The Toyko Electric Power Company, in a desperate bid to try to regain stability and hopefully control over their crippled reactors, has returned nuclear plant technicians back to the facility, which inevitably means that they will be exposed to fluctuating levels of radioactivity, some of which
could end up being lethal.
I can’t even imagine what that human resources discussion must be like.These brave workers have either been asked or compelled to potentially sacrifice their lives for not only their employer, but for their country as well.
And these workers aren’t even in a branch of the military or emergency services, where the possibility of forfeiting lives might be a reasonable expectation as part of signing on board.

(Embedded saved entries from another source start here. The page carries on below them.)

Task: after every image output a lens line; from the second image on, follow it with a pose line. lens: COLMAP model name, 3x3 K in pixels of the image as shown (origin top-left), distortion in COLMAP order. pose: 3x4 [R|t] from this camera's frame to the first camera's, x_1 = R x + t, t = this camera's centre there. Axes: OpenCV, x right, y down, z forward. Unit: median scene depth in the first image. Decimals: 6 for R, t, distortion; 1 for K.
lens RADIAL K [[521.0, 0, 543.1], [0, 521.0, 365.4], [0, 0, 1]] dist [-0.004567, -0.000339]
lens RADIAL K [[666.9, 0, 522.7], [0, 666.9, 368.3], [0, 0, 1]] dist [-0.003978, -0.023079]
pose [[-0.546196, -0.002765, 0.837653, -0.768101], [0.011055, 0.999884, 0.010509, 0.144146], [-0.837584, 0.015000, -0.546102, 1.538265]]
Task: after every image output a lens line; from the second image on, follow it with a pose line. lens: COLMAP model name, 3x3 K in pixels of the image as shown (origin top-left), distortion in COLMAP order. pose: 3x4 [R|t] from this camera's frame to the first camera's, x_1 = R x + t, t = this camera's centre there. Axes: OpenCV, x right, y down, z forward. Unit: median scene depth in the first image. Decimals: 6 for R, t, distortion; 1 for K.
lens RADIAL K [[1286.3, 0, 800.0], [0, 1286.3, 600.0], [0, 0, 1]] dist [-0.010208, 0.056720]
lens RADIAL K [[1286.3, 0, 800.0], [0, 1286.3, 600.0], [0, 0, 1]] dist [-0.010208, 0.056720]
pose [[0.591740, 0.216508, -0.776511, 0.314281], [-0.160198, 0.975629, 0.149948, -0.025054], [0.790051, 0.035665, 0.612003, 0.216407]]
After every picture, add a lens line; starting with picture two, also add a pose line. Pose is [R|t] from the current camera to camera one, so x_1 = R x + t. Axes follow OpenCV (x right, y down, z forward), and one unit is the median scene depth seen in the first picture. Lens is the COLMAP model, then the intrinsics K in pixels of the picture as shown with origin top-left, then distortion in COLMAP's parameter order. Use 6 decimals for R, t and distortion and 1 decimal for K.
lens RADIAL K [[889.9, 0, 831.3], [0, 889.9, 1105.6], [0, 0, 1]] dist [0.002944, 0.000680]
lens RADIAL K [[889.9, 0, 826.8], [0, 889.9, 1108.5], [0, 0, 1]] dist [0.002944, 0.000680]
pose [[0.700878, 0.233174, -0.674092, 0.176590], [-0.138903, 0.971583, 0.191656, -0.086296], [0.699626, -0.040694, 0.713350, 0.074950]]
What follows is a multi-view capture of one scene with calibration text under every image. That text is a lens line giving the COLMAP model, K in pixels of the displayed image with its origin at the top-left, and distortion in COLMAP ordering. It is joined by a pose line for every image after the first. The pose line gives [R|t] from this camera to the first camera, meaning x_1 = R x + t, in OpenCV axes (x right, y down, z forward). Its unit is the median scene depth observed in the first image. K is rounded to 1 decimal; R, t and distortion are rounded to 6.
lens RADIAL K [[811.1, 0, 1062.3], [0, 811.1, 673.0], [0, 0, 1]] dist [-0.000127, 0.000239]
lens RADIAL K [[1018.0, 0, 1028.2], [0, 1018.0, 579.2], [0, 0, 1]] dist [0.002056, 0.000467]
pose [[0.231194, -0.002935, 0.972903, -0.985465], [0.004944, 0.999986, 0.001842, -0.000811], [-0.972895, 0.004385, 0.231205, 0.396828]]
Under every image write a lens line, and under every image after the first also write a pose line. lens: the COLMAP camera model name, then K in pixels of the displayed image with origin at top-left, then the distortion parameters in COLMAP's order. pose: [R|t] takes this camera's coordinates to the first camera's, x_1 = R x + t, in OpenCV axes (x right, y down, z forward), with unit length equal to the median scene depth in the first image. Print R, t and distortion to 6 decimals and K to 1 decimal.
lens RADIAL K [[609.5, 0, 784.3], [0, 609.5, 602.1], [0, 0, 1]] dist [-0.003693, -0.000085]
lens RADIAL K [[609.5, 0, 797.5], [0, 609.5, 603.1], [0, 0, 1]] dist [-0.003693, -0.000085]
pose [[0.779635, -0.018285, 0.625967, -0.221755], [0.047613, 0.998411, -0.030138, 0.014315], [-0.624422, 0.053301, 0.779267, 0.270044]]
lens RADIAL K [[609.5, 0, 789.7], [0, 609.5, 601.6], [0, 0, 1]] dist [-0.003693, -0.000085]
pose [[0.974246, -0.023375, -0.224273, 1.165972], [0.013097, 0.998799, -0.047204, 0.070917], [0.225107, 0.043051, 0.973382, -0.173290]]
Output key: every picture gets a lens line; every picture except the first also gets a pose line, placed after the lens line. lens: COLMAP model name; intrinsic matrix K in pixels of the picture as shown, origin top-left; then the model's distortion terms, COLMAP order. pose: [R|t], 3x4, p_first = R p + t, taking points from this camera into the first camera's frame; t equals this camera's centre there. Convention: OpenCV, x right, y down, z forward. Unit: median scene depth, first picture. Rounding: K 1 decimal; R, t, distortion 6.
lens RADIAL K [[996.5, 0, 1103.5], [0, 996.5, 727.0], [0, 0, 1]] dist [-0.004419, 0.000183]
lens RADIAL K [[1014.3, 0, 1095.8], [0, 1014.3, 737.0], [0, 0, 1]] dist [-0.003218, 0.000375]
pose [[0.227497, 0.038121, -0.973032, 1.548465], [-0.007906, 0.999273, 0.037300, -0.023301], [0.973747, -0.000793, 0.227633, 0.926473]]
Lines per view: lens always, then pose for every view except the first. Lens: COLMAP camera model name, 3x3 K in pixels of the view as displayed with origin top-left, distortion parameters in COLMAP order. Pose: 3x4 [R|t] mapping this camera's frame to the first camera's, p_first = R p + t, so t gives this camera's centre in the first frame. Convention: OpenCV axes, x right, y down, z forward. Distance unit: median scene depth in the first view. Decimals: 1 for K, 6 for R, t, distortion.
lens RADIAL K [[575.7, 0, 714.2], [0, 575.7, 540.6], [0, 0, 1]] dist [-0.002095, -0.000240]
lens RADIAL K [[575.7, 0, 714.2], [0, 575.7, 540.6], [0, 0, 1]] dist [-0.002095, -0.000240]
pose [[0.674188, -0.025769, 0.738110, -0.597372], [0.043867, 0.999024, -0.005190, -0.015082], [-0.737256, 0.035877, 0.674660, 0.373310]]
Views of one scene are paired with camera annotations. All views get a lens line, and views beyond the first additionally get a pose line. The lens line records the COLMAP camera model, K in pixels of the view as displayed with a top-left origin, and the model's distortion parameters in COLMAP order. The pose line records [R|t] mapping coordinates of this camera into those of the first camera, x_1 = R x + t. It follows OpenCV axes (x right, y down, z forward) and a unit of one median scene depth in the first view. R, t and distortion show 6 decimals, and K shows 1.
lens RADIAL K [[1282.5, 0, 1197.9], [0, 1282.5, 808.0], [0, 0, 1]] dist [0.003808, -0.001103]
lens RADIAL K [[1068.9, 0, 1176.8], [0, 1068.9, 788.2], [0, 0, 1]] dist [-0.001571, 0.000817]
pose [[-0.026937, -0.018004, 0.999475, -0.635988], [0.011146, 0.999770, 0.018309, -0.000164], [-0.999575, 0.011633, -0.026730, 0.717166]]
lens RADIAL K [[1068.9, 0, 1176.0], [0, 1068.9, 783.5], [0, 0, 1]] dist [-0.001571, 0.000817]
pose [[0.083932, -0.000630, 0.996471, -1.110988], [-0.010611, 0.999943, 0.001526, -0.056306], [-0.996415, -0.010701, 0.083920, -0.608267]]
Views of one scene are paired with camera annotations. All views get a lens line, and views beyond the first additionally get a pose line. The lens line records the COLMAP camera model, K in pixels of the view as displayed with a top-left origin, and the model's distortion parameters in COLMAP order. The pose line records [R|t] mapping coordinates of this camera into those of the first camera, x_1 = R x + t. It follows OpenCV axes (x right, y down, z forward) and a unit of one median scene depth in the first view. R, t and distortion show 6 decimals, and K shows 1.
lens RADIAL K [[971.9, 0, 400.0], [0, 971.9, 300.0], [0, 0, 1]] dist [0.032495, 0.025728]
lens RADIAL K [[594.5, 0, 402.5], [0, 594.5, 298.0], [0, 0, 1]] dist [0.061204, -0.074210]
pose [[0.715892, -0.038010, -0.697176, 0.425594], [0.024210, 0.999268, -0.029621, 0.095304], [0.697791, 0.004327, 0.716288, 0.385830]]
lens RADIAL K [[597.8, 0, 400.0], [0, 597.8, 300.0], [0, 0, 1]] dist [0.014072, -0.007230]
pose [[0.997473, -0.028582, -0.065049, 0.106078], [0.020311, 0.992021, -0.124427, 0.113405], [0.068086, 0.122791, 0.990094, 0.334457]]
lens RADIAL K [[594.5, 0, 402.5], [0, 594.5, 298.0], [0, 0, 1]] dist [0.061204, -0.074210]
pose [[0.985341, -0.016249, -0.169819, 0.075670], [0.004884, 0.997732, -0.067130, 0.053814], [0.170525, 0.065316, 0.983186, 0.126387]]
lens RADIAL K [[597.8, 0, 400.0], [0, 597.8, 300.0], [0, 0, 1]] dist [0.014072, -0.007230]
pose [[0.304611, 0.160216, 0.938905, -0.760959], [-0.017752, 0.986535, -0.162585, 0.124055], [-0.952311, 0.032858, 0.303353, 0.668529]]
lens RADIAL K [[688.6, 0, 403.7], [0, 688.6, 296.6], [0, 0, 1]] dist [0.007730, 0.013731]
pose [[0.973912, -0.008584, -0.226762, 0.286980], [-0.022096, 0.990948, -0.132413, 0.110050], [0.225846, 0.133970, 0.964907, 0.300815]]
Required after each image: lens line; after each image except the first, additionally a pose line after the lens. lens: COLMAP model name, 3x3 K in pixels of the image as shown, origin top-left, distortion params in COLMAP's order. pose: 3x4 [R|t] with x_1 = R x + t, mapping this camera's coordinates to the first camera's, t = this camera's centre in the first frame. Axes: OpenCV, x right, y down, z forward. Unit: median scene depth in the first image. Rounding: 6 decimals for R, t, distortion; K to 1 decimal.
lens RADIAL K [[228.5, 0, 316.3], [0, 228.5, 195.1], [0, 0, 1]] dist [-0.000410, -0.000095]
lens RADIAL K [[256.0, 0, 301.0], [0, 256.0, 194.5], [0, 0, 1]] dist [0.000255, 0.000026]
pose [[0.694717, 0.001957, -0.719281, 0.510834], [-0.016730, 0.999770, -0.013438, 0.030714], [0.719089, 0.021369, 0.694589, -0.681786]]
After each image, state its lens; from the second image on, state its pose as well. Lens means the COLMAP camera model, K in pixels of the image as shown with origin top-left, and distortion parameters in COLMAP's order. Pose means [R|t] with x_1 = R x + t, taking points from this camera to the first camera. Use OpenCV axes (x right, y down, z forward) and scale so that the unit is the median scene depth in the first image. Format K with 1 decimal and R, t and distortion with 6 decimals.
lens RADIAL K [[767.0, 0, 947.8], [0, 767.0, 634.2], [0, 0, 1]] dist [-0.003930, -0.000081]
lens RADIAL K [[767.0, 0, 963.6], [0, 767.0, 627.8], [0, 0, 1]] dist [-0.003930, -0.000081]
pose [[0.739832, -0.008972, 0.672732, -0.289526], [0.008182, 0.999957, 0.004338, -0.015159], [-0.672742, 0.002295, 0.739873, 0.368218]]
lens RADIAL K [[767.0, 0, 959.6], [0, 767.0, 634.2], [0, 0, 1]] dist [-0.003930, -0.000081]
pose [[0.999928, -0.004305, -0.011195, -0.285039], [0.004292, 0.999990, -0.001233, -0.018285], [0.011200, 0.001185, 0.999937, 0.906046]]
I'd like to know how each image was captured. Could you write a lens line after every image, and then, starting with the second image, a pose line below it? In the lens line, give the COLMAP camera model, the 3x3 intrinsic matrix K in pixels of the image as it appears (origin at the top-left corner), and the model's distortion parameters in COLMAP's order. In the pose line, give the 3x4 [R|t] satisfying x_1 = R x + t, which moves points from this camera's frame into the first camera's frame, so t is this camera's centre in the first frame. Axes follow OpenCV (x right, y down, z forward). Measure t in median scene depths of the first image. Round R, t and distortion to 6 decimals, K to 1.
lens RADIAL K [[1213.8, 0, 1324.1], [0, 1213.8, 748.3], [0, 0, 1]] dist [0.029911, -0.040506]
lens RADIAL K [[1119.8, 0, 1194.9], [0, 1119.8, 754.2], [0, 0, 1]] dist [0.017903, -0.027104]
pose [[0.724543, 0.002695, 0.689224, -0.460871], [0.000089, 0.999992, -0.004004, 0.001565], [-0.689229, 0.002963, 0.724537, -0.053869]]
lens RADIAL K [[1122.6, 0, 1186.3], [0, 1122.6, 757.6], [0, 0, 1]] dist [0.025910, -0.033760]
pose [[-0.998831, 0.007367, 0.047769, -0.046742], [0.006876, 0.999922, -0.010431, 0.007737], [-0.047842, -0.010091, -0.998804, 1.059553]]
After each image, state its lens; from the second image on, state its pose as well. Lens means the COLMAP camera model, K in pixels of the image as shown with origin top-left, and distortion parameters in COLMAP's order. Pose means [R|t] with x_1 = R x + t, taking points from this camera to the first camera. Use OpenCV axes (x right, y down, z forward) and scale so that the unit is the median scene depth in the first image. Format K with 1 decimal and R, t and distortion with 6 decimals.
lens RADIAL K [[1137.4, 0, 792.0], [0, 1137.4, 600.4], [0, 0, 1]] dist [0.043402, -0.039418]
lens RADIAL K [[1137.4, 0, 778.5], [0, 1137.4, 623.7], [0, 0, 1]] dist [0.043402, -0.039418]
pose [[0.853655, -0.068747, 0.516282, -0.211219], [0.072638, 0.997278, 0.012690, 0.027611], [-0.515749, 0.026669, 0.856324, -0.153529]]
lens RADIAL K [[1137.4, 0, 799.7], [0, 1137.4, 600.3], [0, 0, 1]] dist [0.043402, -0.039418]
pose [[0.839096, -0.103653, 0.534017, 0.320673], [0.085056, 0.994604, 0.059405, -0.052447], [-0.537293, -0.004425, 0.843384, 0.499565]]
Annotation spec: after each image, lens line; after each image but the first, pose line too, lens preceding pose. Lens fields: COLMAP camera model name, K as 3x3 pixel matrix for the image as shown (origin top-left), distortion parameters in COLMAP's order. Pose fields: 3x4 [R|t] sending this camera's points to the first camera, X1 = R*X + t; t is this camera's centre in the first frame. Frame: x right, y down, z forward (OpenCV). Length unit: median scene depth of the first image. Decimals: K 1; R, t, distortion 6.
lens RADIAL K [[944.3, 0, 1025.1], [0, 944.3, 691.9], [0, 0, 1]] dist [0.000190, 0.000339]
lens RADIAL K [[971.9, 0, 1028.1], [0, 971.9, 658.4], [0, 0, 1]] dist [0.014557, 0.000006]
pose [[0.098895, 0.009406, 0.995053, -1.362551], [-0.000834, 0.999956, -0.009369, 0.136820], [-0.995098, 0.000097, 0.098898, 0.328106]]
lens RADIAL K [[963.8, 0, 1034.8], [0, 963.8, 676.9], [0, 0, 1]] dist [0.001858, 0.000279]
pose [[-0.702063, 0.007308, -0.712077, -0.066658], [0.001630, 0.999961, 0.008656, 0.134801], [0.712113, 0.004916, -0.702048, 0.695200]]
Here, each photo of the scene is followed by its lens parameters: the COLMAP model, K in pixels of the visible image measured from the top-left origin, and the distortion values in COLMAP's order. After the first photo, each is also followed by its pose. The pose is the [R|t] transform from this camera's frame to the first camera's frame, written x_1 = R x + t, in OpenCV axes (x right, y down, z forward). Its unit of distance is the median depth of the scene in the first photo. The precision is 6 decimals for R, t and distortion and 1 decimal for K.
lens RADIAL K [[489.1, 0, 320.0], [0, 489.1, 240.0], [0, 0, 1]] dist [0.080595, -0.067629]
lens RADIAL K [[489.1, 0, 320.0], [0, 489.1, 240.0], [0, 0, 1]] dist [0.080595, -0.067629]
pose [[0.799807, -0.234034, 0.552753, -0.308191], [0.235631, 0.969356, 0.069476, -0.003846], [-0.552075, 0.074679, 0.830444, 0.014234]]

These workers are in an unimaginable position; they have a highly specialized body of knowledge that comes with a first-hand understanding of the inner workings and systems of a complex machine… which could also be the basis of being the only hope Japan has for trying to control the spread of radiation across a greater portion of the country, impacting untold populations for years to come.
How would a human resources manager approach this kind of self-sacrifice conversation with an employee?
And when viewed within a Japanese cultural perspective, would it be dishonorable for a worker to not step up to make that sacrifice, if asked?
This brings to mind the fateful scene in “Star Trek II: Wrath of Khan” when Spock selflessly sacrifices himself to restore the warp drive and then dies of radiation poisoning.
Before he passes, he tells Captain Kirk, “The needs of the many outweigh the needs of the few.”Is that what is going on here?
It is hard to conceive of any employer compelling workers to return to a job that could mean certain death… or at the very least, a remaining lifetime of illness.
We probably won’t ever be privy to the conversations that have taken place between TEPCO and the workers… whether the technicians have stepped up as a sense of duty and honor of sacrifice, or if there were mandates and highly persuasive reasoning making the case for the workers to remain on site. Perhaps honors and financial rewards were offered as incentives to the worker’s families, should they fail to survive.
History will only tell, but for the technicians working tirelessly fighting impossible odds, let alone their own mortality, I salute their working through fear and overcoming the 'flight or fight' instinct as well as their nobility of service, sacrificing themselves to protect the needs of the many.